David Bowie’s “Dschungel”

“Sitting in the Dschungel, on Nürnberger Straße

A man lost in time

Near KaDeWe.”

David Bowie, January 2013Where Are We Now

The Femina-Palast was built in 1928 by architects Richard Bielenberg and Josef Moser for businessman Heinrich Liemann. Occupying Nürnberger Straße 50-53 on the border of Schöneberg and Charlottenberg and at 185 metres long, it is one of the most important examples of the ‘New Objectivity’ style built in the city.

(image – Fritzhirzel.com)

Primarily consisting of offices and shop fronts, at the core of the building was the spectacular Femina-Palast ballroom, a combination of Art Deco and Bauhaus design.

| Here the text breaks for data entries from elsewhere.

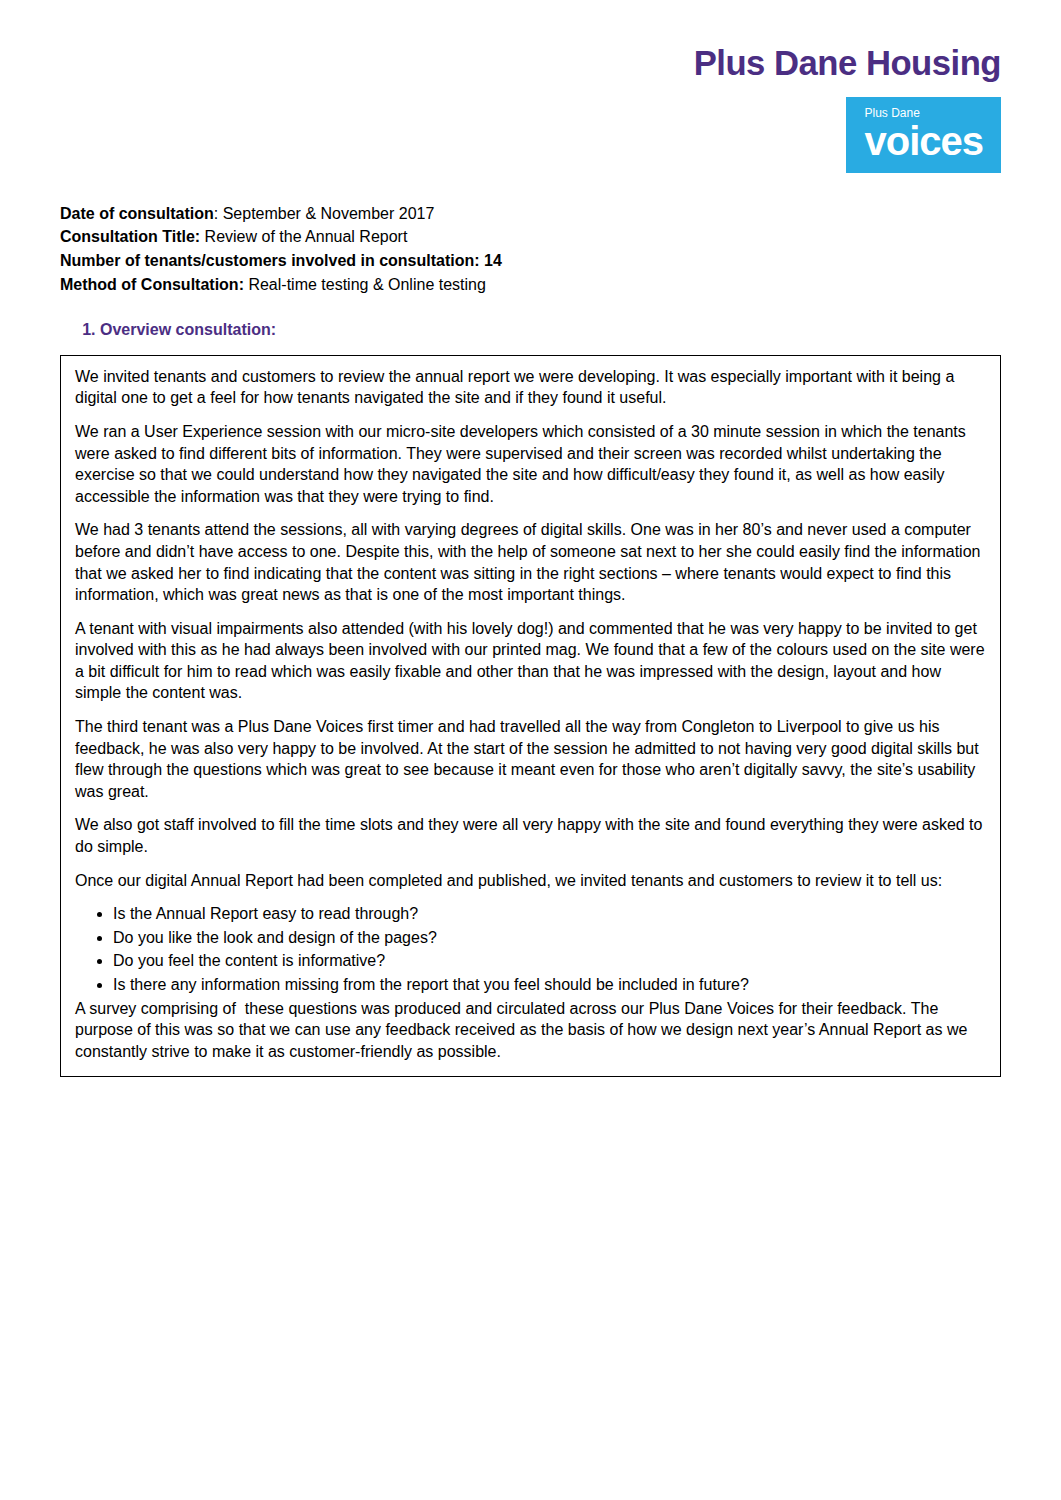Plus Dane Housing
Plus Dane voices
Date of consultation: September & November 2017
Consultation Title: Review of the Annual Report
Number of tenants/customers involved in consultation: 14
Method of Consultation: Real-time testing & Online testing
Overview consultation:
We invited tenants and customers to review the annual report we were developing. It was especially important with it being a digital one to get a feel for how tenants navigated the site and if they found it useful.
We ran a User Experience session with our micro-site developers which consisted of a 30 minute session in which the tenants were asked to find different bits of information. They were supervised and their screen was recorded whilst undertaking the exercise so that we could understand how they navigated the site and how difficult/easy they found it, as well as how easily accessible the information was that they were trying to find.
We had 3 tenants attend the sessions, all with varying degrees of digital skills. One was in her 80’s and never used a computer before and didn’t have access to one. Despite this, with the help of someone sat next to her she could easily find the information that we asked her to find indicating that the content was sitting in the right sections – where tenants would expect to find this information, which was great news as that is one of the most important things.
A tenant with visual impairments also attended (with his lovely dog!) and commented that he was very happy to be invited to get involved with this as he had always been involved with our printed mag. We found that a few of the colours used on the site were a bit difficult for him to read which was easily fixable and other than that he was impressed with the design, layout and how simple the content was.
The third tenant was a Plus Dane Voices first timer and had travelled all the way from Congleton to Liverpool to give us his feedback, he was also very happy to be involved. At the start of the session he admitted to not having very good digital skills but flew through the questions which was great to see because it meant even for those who aren’t digitally savvy, the site’s usability was great.
We also got staff involved to fill the time slots and they were all very happy with the site and found everything they were asked to do simple.
Once our digital Annual Report had been completed and published, we invited tenants and customers to review it to tell us:
Is the Annual Report easy to read through?
Do you like the look and design of the pages?
Do you feel the content is informative?
Is there any information missing from the report that you feel should be included in future?
A survey comprising of these questions was produced and circulated across our Plus Dane Voices for their feedback. The purpose of this was so that we can use any feedback received as the basis of how we design next year’s Annual Report as we constantly strive to make it as customer-friendly as possible.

The ballroom doubled as a vaudeville theatre and featured performances by Josephine Baker amongst others. Patrons were served by flamboyant, transvestite waiting staff , there were telephones on the tables, and over the dance floor was a spectacular glass-domed roof that could be opened to give the feeling of dancing under the stars. At the corner of the street was the extraordinary ‘Kaffee Tauentzienpalast’ coffee house.

The ballroom was severely damaged in the Second World War, but by the 1950s had reopened as the ‘Badewanne’ – a jazz club that became famous in West Berlin featuring appearances by Count Basie, Ella Fitzgerald and Duke Ellington and was hugely popular with American GIs and the other Allied Forces. It was also home to the cabaret group ‘Die Stachelschweine’.

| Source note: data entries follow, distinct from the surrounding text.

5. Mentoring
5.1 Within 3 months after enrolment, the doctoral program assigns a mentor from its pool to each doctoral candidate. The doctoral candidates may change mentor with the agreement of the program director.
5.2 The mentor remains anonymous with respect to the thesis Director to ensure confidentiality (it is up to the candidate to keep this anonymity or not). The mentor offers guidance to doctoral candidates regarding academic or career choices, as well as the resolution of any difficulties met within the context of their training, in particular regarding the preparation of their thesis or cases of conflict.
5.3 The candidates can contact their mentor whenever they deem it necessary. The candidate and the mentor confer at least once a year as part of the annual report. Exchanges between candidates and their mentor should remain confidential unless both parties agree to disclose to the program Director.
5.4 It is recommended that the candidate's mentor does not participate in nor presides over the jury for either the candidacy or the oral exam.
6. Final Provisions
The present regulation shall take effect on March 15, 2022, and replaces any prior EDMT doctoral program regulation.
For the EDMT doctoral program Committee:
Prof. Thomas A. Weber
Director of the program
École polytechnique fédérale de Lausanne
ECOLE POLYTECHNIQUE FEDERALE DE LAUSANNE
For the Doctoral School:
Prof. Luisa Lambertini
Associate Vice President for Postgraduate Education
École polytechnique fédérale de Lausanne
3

The building was, by this time, generally known as The Tauentzienpalast and, from 1950 to 1957, housed the 900- seat ‘Cinema Im Tauentzienpalast’.

In the early 1960s, a ground-breaking Chinese restaurant “San Lin Nan” was added to the building, designed by architect Chen-Kuen Lee, a Berlin resident since the early 1930s.

In 1978, Berlin’s up-and-coming ‘Dschungel’ discotheque moved from nearby Winterfeldplatz into Nürnberger Strasse and rapidly became the stylish and sought-after place to be – Berlin’s equivalent to New York’s ‘Studio 54′.

A spiral staircase from the main club took VIP guests to the loft space ‘The Aquarium’ which featured fountains and the beautiful, ornate mosaic tiling left over from its days as the ‘San Lin Nan’ restaurant.

(image – druffmix.com)

(image – lucianocastelli.com)

From 1978 to 1993, a ‘who’s who’ of stars passed through the doors of the ‘Dschungel’ – David Bowie and Iggy Pop, Frank Zappa, Grace Jones, Mick Jagger, Prince, Boy George, Barbra Streisand and, of course, Depeche Mode.

For ordinary customers – if you got past the bouncers – the door charge was a hefty 10 Deutschmarks!

The club fell out of fashion in the early 90s and closed its doors in 1993. Its successor, the ‘Dschungel Restaurant’, only lasted a further three years before the building closed down completely in 1996, lying empty for the next nine years.

In 2005 , the local authority, Bezirk Templehof-Schöneberg, accepted a proposal for a €40 million conversion of the historic building into the 285-room Ellington Hotel, which opened in March 2007.